▸ What is expected
Please render the lines of the material below, from the line containing "#### Licencia" through the line containing "Guide pour rechercher", as a Markdown table with the columns Row and Text, one numbered row per line and blank lines skipped. Leave the pictures out of your answer.

▸ Given information

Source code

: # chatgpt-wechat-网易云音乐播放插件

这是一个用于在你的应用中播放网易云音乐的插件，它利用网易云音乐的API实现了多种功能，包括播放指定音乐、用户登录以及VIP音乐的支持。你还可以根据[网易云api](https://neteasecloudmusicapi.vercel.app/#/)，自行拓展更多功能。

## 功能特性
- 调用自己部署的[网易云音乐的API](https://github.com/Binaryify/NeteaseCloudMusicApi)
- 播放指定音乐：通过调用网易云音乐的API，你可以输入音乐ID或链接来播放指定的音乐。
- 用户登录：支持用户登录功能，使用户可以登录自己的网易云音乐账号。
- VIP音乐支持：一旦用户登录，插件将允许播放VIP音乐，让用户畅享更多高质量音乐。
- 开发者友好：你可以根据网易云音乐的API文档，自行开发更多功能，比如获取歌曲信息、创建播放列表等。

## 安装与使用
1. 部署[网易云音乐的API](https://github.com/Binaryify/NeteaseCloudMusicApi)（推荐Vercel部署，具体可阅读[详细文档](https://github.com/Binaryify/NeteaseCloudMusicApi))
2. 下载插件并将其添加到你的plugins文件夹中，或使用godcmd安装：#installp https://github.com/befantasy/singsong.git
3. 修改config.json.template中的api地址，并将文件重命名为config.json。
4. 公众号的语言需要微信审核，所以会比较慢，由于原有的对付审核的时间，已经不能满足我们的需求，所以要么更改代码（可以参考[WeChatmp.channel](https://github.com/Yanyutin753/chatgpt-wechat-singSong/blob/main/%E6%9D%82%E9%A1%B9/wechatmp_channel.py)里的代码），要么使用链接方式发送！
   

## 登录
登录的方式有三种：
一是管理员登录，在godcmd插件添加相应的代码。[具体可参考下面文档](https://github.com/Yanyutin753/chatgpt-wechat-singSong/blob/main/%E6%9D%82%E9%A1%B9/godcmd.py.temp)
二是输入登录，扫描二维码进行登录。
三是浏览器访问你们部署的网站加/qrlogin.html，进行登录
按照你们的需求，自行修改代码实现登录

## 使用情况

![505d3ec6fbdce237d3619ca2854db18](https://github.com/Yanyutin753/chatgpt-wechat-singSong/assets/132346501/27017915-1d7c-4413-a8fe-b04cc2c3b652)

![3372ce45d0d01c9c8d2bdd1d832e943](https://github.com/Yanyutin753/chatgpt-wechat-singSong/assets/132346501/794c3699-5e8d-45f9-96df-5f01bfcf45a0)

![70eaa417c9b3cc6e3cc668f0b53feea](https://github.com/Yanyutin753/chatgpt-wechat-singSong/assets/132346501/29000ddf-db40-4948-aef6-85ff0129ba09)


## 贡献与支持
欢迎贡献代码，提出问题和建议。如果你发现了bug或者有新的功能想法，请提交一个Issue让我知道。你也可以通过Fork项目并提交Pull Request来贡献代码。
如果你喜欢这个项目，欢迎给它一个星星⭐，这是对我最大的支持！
* * *
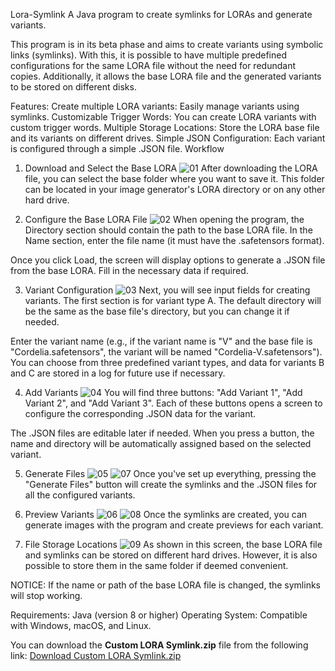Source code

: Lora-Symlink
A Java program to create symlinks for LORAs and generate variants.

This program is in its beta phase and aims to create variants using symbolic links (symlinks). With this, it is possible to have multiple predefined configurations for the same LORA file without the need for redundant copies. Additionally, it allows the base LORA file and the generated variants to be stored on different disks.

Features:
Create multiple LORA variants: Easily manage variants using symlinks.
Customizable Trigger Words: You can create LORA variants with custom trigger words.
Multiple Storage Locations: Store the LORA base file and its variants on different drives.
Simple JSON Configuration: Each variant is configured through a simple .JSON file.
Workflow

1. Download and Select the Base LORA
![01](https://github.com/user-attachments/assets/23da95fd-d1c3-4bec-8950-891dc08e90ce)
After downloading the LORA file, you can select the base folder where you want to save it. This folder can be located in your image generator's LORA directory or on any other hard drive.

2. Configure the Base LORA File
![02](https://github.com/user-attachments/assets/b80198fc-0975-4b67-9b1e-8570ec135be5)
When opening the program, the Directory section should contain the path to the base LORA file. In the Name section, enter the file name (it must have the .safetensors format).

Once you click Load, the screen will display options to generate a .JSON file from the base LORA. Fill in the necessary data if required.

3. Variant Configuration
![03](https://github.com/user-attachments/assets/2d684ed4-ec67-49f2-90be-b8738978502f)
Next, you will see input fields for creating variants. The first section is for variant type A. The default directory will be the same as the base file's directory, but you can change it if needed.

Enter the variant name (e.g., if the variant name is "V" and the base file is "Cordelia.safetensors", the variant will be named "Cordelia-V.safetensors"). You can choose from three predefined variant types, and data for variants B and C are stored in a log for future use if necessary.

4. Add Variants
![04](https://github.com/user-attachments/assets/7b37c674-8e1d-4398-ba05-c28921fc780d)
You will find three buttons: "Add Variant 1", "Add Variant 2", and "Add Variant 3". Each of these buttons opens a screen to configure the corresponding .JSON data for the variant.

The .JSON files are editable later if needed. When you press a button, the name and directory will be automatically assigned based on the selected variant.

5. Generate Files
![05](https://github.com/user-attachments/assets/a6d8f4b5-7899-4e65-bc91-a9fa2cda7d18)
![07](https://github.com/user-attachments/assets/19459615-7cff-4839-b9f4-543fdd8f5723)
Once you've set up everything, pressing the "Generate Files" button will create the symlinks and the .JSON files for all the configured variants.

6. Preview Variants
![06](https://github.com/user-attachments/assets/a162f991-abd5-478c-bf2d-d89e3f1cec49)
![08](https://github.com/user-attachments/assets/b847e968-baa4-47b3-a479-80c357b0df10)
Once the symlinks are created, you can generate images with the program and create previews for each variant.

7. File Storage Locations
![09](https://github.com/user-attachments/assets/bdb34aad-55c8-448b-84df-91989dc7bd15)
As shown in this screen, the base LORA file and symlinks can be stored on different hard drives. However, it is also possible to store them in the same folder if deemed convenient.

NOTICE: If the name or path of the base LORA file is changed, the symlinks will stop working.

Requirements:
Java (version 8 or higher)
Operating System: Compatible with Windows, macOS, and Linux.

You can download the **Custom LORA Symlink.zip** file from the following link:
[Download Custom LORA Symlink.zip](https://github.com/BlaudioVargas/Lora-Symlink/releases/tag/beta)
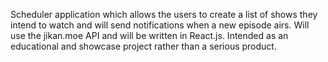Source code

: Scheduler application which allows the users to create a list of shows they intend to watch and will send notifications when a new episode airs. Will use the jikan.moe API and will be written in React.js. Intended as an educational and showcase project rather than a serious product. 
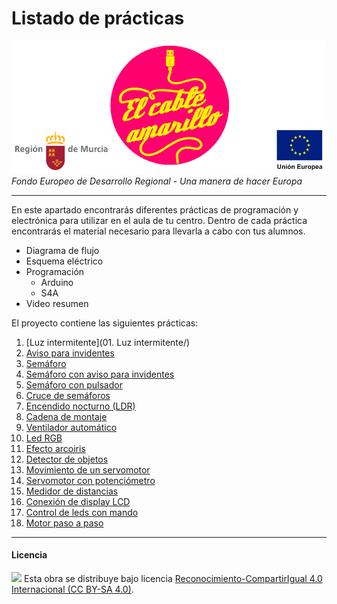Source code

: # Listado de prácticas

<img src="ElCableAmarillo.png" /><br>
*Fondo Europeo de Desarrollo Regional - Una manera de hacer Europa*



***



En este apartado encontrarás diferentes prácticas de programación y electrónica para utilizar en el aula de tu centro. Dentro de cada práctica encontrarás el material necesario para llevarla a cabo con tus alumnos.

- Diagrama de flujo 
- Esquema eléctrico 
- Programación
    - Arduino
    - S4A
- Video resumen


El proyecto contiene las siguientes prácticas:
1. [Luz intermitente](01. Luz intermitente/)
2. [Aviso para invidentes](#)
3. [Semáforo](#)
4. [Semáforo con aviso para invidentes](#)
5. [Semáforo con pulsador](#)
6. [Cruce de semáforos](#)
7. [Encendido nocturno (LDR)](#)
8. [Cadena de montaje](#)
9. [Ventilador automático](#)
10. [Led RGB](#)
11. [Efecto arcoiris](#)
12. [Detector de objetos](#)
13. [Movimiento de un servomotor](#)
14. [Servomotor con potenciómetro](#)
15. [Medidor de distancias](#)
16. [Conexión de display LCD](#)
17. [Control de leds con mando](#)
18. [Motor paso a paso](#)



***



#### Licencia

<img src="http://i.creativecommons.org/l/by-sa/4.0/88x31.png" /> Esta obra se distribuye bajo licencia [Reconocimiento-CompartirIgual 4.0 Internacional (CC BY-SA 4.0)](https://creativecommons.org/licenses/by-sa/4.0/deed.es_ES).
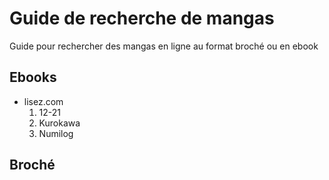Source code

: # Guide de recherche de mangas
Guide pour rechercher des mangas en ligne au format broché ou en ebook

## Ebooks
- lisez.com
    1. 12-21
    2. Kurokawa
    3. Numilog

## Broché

▸ Written response
| Row | Text |
|---|---|
| 1 | #### Licencia |
| 2 | <img src="http://i.creativecommons.org/l/by-sa/4.0/88x31.png" /> Esta obra se distribuye bajo licencia [Reconocimiento-CompartirIgual 4.0 Internacional (CC BY-SA 4.0)](https://creativecommons.org/licenses/by-sa/4.0/deed.es_ES). |
| 3 | Source code |
| 4 | : # Guide de recherche de mangas |
| 5 | Guide pour rechercher des mangas en ligne au format broché ou en ebook |